**PROBLEM DETAILS:**
Begin at the first line below and copy each line exactly, ending with the line where "Tüm Kategoriler" appears.

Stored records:
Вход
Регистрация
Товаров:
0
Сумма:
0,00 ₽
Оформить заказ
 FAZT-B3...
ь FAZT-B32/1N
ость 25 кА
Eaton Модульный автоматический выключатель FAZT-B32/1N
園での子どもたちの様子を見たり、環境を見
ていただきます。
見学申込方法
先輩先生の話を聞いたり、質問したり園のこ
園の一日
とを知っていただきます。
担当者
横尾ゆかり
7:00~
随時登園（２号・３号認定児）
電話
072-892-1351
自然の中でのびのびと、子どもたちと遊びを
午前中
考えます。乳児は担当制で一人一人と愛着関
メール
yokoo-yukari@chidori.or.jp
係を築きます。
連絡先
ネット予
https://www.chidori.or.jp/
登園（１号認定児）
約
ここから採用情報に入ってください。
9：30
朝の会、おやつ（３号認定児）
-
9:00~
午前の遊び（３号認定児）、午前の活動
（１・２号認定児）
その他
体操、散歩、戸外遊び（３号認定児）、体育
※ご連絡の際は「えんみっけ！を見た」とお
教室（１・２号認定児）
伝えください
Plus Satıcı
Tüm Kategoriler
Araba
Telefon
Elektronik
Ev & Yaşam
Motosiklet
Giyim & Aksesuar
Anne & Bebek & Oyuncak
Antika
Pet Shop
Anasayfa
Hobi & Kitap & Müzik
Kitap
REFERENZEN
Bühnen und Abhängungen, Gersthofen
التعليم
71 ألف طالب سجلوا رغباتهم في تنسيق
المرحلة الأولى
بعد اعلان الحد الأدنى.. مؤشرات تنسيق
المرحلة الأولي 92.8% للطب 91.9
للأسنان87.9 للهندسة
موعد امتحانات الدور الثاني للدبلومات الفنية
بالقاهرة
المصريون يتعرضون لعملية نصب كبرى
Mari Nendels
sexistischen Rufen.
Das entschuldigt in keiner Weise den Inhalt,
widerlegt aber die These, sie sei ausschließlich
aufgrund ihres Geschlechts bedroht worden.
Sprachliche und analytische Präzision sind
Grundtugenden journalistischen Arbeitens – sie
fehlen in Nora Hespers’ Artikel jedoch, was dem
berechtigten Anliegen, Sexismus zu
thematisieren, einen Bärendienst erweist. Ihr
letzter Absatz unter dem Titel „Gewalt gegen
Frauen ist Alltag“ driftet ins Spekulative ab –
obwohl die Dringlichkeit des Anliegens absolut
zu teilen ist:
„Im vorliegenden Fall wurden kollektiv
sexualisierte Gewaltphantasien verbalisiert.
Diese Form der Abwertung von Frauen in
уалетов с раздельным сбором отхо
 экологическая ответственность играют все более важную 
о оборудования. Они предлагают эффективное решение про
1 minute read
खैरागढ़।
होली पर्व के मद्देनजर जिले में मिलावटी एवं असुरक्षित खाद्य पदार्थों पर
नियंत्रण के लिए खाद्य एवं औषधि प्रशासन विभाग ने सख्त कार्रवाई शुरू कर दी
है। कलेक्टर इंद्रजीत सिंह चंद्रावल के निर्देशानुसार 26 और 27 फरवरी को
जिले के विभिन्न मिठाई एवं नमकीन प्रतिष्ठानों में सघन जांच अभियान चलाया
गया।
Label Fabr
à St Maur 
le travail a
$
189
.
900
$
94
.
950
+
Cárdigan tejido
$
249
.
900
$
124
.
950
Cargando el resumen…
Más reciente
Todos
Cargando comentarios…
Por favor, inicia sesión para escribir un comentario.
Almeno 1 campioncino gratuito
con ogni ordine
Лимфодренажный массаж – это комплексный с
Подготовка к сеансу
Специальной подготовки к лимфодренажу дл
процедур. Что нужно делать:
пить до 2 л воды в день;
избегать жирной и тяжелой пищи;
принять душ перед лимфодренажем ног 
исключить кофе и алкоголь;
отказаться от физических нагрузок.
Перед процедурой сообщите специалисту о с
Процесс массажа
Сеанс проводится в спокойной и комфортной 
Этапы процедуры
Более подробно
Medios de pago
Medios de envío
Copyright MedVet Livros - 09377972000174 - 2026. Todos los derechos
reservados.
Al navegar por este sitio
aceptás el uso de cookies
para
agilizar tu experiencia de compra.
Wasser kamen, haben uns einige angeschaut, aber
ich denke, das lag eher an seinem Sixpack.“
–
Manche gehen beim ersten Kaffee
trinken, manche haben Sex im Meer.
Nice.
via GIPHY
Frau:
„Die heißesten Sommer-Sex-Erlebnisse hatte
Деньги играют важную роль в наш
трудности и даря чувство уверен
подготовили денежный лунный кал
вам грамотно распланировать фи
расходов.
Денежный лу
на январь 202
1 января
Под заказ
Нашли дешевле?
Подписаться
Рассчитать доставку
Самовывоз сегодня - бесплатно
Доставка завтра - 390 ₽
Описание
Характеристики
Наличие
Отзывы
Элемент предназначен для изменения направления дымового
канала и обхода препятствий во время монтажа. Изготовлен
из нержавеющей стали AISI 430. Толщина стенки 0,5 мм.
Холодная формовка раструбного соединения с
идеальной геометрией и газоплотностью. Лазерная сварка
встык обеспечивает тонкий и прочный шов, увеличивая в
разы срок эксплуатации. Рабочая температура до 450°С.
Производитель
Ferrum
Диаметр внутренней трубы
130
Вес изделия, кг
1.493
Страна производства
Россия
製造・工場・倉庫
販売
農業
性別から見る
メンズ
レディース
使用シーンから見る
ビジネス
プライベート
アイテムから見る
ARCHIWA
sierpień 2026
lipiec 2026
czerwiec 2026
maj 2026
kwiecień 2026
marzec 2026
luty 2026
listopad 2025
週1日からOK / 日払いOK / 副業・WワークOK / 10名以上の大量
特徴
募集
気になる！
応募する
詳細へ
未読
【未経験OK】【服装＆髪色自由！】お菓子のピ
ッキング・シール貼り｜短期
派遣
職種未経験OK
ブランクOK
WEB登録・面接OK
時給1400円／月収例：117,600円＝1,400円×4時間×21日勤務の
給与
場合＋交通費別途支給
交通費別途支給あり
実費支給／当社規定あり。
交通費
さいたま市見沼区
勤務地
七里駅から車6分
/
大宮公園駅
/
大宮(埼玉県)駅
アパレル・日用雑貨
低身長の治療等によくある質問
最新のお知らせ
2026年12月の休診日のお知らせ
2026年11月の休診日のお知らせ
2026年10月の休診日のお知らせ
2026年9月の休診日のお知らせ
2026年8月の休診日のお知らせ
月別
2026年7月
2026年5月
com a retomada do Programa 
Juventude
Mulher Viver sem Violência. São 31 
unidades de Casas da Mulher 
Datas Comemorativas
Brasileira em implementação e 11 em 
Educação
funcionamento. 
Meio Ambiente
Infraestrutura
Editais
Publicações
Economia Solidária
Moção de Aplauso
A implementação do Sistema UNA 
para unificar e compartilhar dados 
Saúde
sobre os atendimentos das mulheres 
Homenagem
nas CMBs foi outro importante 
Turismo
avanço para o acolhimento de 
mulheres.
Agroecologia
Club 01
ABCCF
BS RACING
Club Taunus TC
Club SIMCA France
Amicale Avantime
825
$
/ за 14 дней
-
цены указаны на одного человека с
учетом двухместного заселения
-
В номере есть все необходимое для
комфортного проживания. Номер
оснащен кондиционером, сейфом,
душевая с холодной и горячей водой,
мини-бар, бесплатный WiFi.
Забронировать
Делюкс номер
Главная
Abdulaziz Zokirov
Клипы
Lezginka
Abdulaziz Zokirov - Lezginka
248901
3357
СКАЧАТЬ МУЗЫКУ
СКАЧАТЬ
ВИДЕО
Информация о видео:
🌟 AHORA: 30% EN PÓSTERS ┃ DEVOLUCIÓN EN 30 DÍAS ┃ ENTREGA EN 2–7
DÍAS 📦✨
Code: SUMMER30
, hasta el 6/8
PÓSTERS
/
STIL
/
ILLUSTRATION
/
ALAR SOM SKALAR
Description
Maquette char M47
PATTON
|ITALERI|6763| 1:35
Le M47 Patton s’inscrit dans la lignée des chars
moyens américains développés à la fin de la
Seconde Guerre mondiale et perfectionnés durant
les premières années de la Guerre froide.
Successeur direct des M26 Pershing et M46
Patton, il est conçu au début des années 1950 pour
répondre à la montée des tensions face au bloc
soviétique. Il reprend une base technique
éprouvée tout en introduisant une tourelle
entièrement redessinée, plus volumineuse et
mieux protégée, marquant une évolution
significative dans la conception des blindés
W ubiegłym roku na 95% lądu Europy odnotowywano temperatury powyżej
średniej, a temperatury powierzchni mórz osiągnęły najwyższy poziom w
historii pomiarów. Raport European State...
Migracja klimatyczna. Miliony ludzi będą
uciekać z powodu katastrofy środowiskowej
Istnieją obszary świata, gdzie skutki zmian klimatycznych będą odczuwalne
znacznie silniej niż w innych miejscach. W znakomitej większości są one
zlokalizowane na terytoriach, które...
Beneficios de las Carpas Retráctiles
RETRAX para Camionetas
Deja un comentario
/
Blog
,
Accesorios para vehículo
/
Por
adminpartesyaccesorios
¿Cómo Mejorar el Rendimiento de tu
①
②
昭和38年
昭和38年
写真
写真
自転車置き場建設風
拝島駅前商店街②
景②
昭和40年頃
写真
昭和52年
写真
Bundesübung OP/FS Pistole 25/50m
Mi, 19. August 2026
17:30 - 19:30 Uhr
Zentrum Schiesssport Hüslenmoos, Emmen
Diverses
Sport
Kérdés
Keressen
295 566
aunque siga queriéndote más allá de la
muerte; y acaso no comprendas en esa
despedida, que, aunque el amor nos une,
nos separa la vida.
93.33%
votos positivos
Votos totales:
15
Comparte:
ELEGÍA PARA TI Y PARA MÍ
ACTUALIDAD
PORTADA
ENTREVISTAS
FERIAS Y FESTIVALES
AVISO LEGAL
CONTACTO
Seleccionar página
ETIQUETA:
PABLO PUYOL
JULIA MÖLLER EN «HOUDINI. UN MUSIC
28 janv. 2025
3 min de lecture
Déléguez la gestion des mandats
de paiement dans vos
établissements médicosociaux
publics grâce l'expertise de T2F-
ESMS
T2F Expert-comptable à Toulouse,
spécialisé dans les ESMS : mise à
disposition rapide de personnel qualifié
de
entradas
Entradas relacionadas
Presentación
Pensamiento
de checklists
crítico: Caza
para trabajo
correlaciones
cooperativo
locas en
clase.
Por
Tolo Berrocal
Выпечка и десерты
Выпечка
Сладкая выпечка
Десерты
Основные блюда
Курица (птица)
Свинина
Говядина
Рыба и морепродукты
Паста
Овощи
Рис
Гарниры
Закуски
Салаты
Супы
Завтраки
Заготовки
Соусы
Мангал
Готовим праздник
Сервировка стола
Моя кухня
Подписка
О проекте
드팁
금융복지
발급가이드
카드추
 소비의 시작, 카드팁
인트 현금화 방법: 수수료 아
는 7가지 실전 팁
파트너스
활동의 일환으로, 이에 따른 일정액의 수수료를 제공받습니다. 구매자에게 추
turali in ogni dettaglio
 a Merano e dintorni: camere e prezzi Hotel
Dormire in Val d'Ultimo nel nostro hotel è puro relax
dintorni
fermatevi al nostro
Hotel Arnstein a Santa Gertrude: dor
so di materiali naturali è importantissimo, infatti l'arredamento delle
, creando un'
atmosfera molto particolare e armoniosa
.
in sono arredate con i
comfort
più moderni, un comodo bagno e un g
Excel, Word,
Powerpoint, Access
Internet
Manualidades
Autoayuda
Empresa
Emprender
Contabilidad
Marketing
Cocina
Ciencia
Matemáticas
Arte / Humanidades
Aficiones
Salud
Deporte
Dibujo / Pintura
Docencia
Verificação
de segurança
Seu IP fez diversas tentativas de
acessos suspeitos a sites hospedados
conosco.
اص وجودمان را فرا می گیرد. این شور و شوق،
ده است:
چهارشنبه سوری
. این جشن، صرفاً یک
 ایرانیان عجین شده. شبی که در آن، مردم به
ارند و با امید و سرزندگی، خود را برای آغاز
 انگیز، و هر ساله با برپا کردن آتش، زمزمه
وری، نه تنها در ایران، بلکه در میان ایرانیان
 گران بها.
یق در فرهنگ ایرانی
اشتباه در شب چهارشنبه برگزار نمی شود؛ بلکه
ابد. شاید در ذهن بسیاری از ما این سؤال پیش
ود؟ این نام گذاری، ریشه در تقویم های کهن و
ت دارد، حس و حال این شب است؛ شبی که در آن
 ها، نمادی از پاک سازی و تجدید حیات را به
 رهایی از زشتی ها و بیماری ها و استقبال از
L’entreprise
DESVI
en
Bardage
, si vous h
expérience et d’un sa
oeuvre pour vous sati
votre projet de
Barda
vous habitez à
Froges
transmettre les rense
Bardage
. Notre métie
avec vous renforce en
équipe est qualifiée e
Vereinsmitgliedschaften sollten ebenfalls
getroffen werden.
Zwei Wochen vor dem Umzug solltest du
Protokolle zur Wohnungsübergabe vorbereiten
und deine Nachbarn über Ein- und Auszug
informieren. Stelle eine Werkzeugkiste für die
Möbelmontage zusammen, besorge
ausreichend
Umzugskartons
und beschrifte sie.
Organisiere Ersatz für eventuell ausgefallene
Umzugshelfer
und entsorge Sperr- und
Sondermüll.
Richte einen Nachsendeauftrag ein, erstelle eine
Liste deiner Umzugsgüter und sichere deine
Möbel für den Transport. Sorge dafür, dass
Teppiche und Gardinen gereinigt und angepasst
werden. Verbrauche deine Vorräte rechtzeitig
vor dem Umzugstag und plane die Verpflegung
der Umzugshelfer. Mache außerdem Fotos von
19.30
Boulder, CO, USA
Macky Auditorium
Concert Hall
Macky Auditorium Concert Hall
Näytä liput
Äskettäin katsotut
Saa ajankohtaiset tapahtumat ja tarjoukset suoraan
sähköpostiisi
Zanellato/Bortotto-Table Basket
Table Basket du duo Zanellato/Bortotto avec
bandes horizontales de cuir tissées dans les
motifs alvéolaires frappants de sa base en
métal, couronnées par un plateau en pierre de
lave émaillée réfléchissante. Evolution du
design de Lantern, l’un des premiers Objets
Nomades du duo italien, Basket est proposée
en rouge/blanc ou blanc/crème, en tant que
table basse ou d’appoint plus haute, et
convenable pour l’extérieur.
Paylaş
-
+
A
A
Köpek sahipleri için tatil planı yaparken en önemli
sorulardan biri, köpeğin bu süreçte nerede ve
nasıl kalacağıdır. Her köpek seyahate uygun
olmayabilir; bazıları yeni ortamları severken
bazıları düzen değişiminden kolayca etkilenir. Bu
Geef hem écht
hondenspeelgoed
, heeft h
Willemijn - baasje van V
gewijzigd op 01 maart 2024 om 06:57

**WORKED SOLUTION:**
Вход
Регистрация
Товаров:
0
Сумма:
0,00 ₽
Оформить заказ
 FAZT-B3...
ь FAZT-B32/1N
ость 25 кА
Eaton Модульный автоматический выключатель FAZT-B32/1N
園での子どもたちの様子を見たり、環境を見
ていただきます。
見学申込方法
先輩先生の話を聞いたり、質問したり園のこ
園の一日
とを知っていただきます。
担当者
横尾ゆかり
7:00~
随時登園（２号・３号認定児）
電話
072-892-1351
自然の中でのびのびと、子どもたちと遊びを
午前中
考えます。乳児は担当制で一人一人と愛着関
メール
yokoo-yukari@chidori.or.jp
係を築きます。
連絡先
ネット予
https://www.chidori.or.jp/
登園（１号認定児）
約
ここから採用情報に入ってください。
9：30
朝の会、おやつ（３号認定児）
-
9:00~
午前の遊び（３号認定児）、午前の活動
（１・２号認定児）
その他
体操、散歩、戸外遊び（３号認定児）、体育
※ご連絡の際は「えんみっけ！を見た」とお
教室（１・２号認定児）
伝えください
Plus Satıcı
Tüm Kategoriler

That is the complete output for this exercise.